* **EXERCISE INSTRUCTIONS**
Copy the entries exactly. Leave nothing out and add nothing.

[Data items]
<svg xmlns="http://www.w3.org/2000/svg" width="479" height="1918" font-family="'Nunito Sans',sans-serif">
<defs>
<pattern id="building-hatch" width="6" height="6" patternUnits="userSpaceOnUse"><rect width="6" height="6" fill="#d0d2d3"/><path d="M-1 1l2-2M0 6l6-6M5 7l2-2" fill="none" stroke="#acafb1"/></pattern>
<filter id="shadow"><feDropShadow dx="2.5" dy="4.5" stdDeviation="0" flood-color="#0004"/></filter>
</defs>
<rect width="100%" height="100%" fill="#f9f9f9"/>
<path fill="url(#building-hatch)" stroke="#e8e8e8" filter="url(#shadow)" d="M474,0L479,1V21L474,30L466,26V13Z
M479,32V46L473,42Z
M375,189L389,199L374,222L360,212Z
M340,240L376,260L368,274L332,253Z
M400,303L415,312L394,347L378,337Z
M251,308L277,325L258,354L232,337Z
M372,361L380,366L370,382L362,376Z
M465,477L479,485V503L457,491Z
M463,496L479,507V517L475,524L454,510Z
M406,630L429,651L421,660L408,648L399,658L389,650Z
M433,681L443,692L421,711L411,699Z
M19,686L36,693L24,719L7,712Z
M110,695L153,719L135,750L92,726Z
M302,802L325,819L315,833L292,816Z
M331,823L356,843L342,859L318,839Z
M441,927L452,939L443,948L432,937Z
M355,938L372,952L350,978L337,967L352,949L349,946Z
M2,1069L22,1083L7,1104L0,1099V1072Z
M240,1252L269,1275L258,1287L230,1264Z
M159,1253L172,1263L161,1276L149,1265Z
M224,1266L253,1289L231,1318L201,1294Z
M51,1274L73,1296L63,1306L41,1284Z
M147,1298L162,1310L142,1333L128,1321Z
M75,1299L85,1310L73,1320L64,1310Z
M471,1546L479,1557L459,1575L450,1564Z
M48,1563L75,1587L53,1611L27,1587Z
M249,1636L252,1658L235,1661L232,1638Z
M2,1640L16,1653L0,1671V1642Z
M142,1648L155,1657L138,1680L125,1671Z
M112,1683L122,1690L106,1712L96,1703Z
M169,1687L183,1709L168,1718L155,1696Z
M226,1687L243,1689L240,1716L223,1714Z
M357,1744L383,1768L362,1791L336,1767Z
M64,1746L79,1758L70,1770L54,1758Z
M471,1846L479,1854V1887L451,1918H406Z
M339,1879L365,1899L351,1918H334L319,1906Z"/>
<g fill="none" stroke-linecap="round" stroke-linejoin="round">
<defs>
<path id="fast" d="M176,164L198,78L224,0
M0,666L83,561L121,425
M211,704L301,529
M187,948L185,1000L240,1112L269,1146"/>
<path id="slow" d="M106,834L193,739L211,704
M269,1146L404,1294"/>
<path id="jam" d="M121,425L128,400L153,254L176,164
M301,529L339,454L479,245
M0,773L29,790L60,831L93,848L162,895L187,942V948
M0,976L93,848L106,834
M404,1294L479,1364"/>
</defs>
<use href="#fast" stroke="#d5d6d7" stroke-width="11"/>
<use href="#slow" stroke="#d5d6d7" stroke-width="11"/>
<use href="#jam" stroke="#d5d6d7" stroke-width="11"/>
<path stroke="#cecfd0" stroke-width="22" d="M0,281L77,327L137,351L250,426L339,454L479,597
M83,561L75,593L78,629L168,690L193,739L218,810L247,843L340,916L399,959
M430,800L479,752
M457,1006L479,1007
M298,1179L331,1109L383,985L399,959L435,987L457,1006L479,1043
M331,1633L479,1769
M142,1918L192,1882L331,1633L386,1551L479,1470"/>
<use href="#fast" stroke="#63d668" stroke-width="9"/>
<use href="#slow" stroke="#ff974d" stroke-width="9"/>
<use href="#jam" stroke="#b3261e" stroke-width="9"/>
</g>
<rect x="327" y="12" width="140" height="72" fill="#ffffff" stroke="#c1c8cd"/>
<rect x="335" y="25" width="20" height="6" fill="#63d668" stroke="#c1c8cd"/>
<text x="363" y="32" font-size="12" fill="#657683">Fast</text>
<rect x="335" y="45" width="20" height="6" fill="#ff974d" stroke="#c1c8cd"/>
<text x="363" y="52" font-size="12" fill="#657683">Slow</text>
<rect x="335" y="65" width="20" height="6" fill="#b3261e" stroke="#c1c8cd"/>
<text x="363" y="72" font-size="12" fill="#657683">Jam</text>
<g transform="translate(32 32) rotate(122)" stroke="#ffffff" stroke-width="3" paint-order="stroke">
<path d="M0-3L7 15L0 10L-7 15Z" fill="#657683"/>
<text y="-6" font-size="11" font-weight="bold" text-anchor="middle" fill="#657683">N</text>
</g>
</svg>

* **TASK SOLUTION**
<svg xmlns="http://www.w3.org/2000/svg" width="479" height="1918" font-family="'Nunito Sans',sans-serif">
<defs>
<pattern id="building-hatch" width="6" height="6" patternUnits="userSpaceOnUse"><rect width="6" height="6" fill="#d0d2d3"/><path d="M-1 1l2-2M0 6l6-6M5 7l2-2" fill="none" stroke="#acafb1"/></pattern>
<filter id="shadow"><feDropShadow dx="2.5" dy="4.5" stdDeviation="0" flood-color="#0004"/></filter>
</defs>
<rect width="100%" height="100%" fill="#f9f9f9"/>
<path fill="url(#building-hatch)" stroke="#e8e8e8" filter="url(#shadow)" d="M474,0L479,1V21L474,30L466,26V13Z
M479,32V46L473,42Z
M375,189L389,199L374,222L360,212Z
M340,240L376,260L368,274L332,253Z
M400,303L415,312L394,347L378,337Z
M251,308L277,325L258,354L232,337Z
M372,361L380,366L370,382L362,376Z
M465,477L479,485V503L457,491Z
M463,496L479,507V517L475,524L454,510Z
M406,630L429,651L421,660L408,648L399,658L389,650Z
M433,681L443,692L421,711L411,699Z
M19,686L36,693L24,719L7,712Z
M110,695L153,719L135,750L92,726Z
M302,802L325,819L315,833L292,816Z
M331,823L356,843L342,859L318,839Z
M441,927L452,939L443,948L432,937Z
M355,938L372,952L350,978L337,967L352,949L349,946Z
M2,1069L22,1083L7,1104L0,1099V1072Z
M240,1252L269,1275L258,1287L230,1264Z
M159,1253L172,1263L161,1276L149,1265Z
M224,1266L253,1289L231,1318L201,1294Z
M51,1274L73,1296L63,1306L41,1284Z
M147,1298L162,1310L142,1333L128,1321Z
M75,1299L85,1310L73,1320L64,1310Z
M471,1546L479,1557L459,1575L450,1564Z
M48,1563L75,1587L53,1611L27,1587Z
M249,1636L252,1658L235,1661L232,1638Z
M2,1640L16,1653L0,1671V1642Z
M142,1648L155,1657L138,1680L125,1671Z
M112,1683L122,1690L106,1712L96,1703Z
M169,1687L183,1709L168,1718L155,1696Z
M226,1687L243,1689L240,1716L223,1714Z
M357,1744L383,1768L362,1791L336,1767Z
M64,1746L79,1758L70,1770L54,1758Z
M471,1846L479,1854V1887L451,1918H406Z
M339,1879L365,1899L351,1918H334L319,1906Z"/>
<g fill="none" stroke-linecap="round" stroke-linejoin="round">
<defs>
<path id="fast" d="M176,164L198,78L224,0
M0,666L83,561L121,425
M211,704L301,529
M187,948L185,1000L240,1112L269,1146"/>
<path id="slow" d="M106,834L193,739L211,704
M269,1146L404,1294"/>
<path id="jam" d="M121,425L128,400L153,254L176,164
M301,529L339,454L479,245
M0,773L29,790L60,831L93,848L162,895L187,942V948
M0,976L93,848L106,834
M404,1294L479,1364"/>
</defs>
<use href="#fast" stroke="#d5d6d7" stroke-width="11"/>
<use href="#slow" stroke="#d5d6d7" stroke-width="11"/>
<use href="#jam" stroke="#d5d6d7" stroke-width="11"/>
<path stroke="#cecfd0" stroke-width="22" d="M0,281L77,327L137,351L250,426L339,454L479,597
M83,561L75,593L78,629L168,690L193,739L218,810L247,843L340,916L399,959
M430,800L479,752
M457,1006L479,1007
M298,1179L331,1109L383,985L399,959L435,987L457,1006L479,1043
M331,1633L479,1769
M142,1918L192,1882L331,1633L386,1551L479,1470"/>
<use href="#fast" stroke="#63d668" stroke-width="9"/>
<use href="#slow" stroke="#ff974d" stroke-width="9"/>
<use href="#jam" stroke="#b3261e" stroke-width="9"/>
</g>
<rect x="327" y="12" width="140" height="72" fill="#ffffff" stroke="#c1c8cd"/>
<rect x="335" y="25" width="20" height="6" fill="#63d668" stroke="#c1c8cd"/>
<text x="363" y="32" font-size="12" fill="#657683">Fast</text>
<rect x="335" y="45" width="20" height="6" fill="#ff974d" stroke="#c1c8cd"/>
<text x="363" y="52" font-size="12" fill="#657683">Slow</text>
<rect x="335" y="65" width="20" height="6" fill="#b3261e" stroke="#c1c8cd"/>
<text x="363" y="72" font-size="12" fill="#657683">Jam</text>
<g transform="translate(32 32) rotate(122)" stroke="#ffffff" stroke-width="3" paint-order="stroke">
<path d="M0-3L7 15L0 10L-7 15Z" fill="#657683"/>
<text y="-6" font-size="11" font-weight="bold" text-anchor="middle" fill="#657683">N</text>
</g>
</svg>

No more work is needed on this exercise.